Stock Derivatives and Seasoned Equity Offerings
Hull, Robert M.
Washburn University. School of Business
Kaw Valley Bank
Purpose - To explore if stock derivative types (stock options and stock warrants) are associated with stock returns for firms undergoing seasoned equity offerings (SEOs). Design/methodology/approach - We regress stock returns against stock derivatives for periods around SEO announcements with standard errors clustered at the month level. Findings - We find that lower stock derivatives holdings for the fiscal year after the SEO are associated with superior pre-SEO returns. This can be explained by owners exercising their derivatives to capitalize on the pre-SEO price run-up. We find that greater stock option holdings by insiders for the fiscal year after the SEO are associated with superior post-SEO returns for up to ten years after the SEO announcement. This new finding does not hold for stock warrants.
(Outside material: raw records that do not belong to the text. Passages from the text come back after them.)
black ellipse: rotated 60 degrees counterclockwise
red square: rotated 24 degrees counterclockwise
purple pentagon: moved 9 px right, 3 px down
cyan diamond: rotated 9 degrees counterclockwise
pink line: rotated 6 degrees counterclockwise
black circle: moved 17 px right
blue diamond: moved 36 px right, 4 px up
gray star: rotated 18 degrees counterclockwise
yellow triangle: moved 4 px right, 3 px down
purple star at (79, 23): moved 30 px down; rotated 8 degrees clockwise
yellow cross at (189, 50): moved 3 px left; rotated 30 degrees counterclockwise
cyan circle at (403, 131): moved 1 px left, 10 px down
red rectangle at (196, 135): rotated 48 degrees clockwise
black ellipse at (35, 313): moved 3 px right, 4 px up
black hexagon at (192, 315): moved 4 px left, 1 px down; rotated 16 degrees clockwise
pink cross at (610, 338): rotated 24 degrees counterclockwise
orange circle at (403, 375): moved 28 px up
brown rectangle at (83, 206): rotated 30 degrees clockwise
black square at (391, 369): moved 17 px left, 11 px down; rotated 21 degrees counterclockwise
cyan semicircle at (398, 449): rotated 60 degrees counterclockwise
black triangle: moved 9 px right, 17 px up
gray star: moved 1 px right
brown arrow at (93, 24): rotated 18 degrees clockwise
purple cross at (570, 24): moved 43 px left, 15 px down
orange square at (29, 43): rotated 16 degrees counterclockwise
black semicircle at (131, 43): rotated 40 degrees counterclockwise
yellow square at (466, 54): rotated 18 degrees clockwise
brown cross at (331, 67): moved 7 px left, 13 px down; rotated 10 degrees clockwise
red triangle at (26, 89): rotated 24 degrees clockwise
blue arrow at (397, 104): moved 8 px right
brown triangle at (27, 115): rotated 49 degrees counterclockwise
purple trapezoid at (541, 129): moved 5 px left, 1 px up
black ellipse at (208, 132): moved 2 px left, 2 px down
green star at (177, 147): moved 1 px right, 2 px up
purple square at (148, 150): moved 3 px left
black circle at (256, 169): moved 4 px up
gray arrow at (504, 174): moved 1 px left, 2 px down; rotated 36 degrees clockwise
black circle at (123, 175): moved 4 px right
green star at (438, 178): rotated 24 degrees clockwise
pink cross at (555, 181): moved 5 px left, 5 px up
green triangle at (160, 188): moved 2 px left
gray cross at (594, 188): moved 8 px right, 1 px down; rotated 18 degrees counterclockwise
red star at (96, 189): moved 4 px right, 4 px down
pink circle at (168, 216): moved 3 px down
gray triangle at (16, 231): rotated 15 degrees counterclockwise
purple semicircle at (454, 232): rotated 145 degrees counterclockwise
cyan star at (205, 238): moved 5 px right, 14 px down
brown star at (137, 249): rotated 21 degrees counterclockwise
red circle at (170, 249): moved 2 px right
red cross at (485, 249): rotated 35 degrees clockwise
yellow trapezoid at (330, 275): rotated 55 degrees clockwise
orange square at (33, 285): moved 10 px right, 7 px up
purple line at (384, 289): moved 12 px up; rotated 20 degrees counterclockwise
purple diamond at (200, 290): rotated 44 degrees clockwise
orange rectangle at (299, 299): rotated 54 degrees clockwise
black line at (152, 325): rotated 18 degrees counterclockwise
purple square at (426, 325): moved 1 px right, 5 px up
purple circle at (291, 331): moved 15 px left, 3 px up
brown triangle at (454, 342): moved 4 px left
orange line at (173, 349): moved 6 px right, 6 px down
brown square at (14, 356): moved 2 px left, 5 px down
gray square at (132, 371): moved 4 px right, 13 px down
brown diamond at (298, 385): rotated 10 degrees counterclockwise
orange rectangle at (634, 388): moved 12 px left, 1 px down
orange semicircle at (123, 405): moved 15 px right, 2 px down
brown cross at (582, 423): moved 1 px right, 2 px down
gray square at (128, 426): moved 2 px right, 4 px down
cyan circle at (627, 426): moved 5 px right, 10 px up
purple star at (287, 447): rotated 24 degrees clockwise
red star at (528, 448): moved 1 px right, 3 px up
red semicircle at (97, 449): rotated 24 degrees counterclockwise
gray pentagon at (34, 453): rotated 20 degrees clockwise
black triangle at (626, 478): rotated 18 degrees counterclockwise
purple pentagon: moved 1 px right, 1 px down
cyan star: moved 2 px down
Research limitations/implications - Stock derivatives are supplied by Capital IQ. Given their description, we infer that stock options are owned largely by insiders. Thus, our insider conclusions for stock options depend on this implication. Practical implications - Stock options and stock warrants can be used strategically to reward stock derivative owners of strong performing firms for past performance. Stock options can be used to motivate insiders (primarily key executives) to achieve superior future performance. Originality/value - This study is unique in comparing the influence of holdings for stock options and stock warrants on stock price performance around SEOs. We show that the sign of the association depends on whether the test includes pre-SEO periods.